It was a sorry set of half-year figures from Core Lithium (ASX:CXO) last week, confirming that the company’s future remains very clouded.

It was a sorry set of half-year figures from Core Lithium (ASX:CXO) last week, confirming that the company’s future remains very clouded.

The interim report came the same day as the CEO stepped down, part of Core’s slimming-down-to-survive mode.

The report reveals multiple challenges (headwinds) ahead, besides the low prices and slowing demand for the key battery metal.

There’s the big interim loss, made bigger by a huge impairment and provision for bad deals (or ‘onerous contracts’) with Chinese customers for its spodumene.

Core Lithium revealed first-half revenue of $134.8 million, but there was a 75% decline in its spodumene concentrate realized price to $US2,098 per tonne and its decision to suspend production.

Core Lithium reports an interim loss of $167.6 million, with an impairment loss of $119.6 million recorded regarding non-financial assets such as the value of stripping activity assets and mine properties as a result of suspending mining at the Grants open pit during operational review earlier this year.

With Pilbara Minerals revealing a price of $US1,200 a tonne for its spodumene in its pre-auction deal for 5,000 tonnes of spodumene, Core Lithium faces even larger financial pressures.

But seeing Core said its average selling price was $US2,098 a tonne for 6% spodumene equivalent, the Pilbara auction price indicates a lot more financial pressure for the company.

Core reaffirmed its revised guidance for FY 2024 production of 90,000 tonnes to 95,000 tonnes of 4.77% spodumene concentrate production and sales of 80,000 tonnes to 90,000 tonnes.

That is well short of the contracted amounts and the price in the Pilbara pre-sale will only make life tougher.

In 2019, the company entered into a binding offtake agreement covering 75,000 tonnes of spodumene concentrate a year over four years to Sichuan Yahua, followed by another agreement with the same volume with Ganfeng in 2021, which, ideally, contracted 80% sales of Finniss' stage 1 production over the first 4 years of the mine's life.

But due to problems and delays, the company only achieved the first concentrate production in February 2023, and produced 67,803 tonnes of spodumene concentrate and 64,000 tonnes of lithium fines material sold as a ~1% lithia product in the whole calendar year 2023.

As well the half-year report cut the FY2024 production guidance to 90,000 to 95,000 tonnes of concentrate, when it should have been much more – close to double that if the two Chinese buyers took all their contracted tonnages.

But from the interim report, Core Lithium will have difficulties in meeting these contractual obligations.

If it can’t meet the contracts, Core Lithium will have to pay its customers the difference between the agreed price and the price of customers' actual payment for the replacement supply of spodumene concentrate.

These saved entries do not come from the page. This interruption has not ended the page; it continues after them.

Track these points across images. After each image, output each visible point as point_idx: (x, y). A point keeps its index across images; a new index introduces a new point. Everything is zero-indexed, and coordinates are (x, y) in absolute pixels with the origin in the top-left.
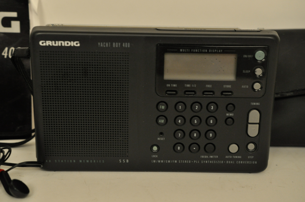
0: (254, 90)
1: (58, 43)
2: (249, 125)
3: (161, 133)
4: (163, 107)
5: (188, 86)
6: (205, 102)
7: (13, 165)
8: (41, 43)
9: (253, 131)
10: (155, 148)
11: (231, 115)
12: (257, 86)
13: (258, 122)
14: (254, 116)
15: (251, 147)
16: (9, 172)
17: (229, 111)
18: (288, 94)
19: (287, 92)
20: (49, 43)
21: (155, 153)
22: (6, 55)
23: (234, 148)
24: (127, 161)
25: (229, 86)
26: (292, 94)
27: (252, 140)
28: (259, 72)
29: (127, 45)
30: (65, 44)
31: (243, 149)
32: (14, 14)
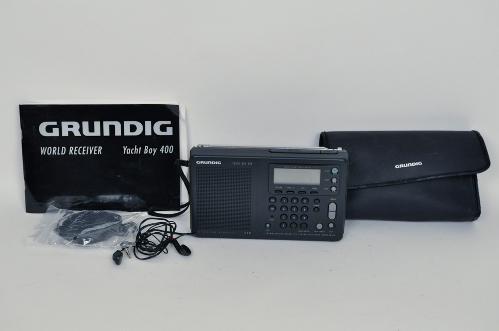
0: (331, 191)
1: (208, 163)
2: (329, 212)
3: (272, 216)
4: (273, 201)
5: (289, 188)
6: (300, 198)
7: (182, 235)
8: (197, 162)
9: (332, 216)
10: (268, 225)
11: (317, 206)
12: (334, 189)
13: (335, 210)
14: (332, 207)
15: (331, 225)
16: (177, 240)
17: (316, 204)
18: (362, 187)
19: (362, 185)
20: (202, 162)
21: (268, 228)
22: (163, 151)
23: (319, 226)
24: (250, 233)
25: (316, 189)
26: (365, 186)
27: (332, 221)
28: (334, 180)
29: (250, 164)
30: (212, 163)
31: (326, 227)
32: (169, 123)
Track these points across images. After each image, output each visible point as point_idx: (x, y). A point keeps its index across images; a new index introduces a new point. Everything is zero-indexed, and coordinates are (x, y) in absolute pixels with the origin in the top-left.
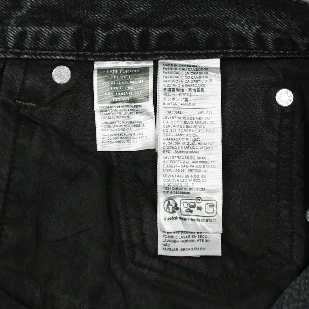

That’s why the company provided $27 million for onerous contracts.

The key is the size of the difference between the contract price and the replacement cost for the two Chinese (and any other) customers.

If the difference is negative – the replacement cost is lower than the contract price, should the buyers pay Core Lithium?

Core Lithium said it had $124 million on hand at the end of 2023 – after more than two months of low-level operations and the costs of sorting out staff, job cuts, and the onerous contracts, that has to be smaller.

Normally, the easiest way of handling Core’s problems is for the losses – actual and potential, plus the value of the supply contracts, to be turned into equity and the customers take control. But seeing the main customers are Chinese companies, that is highly unlikely.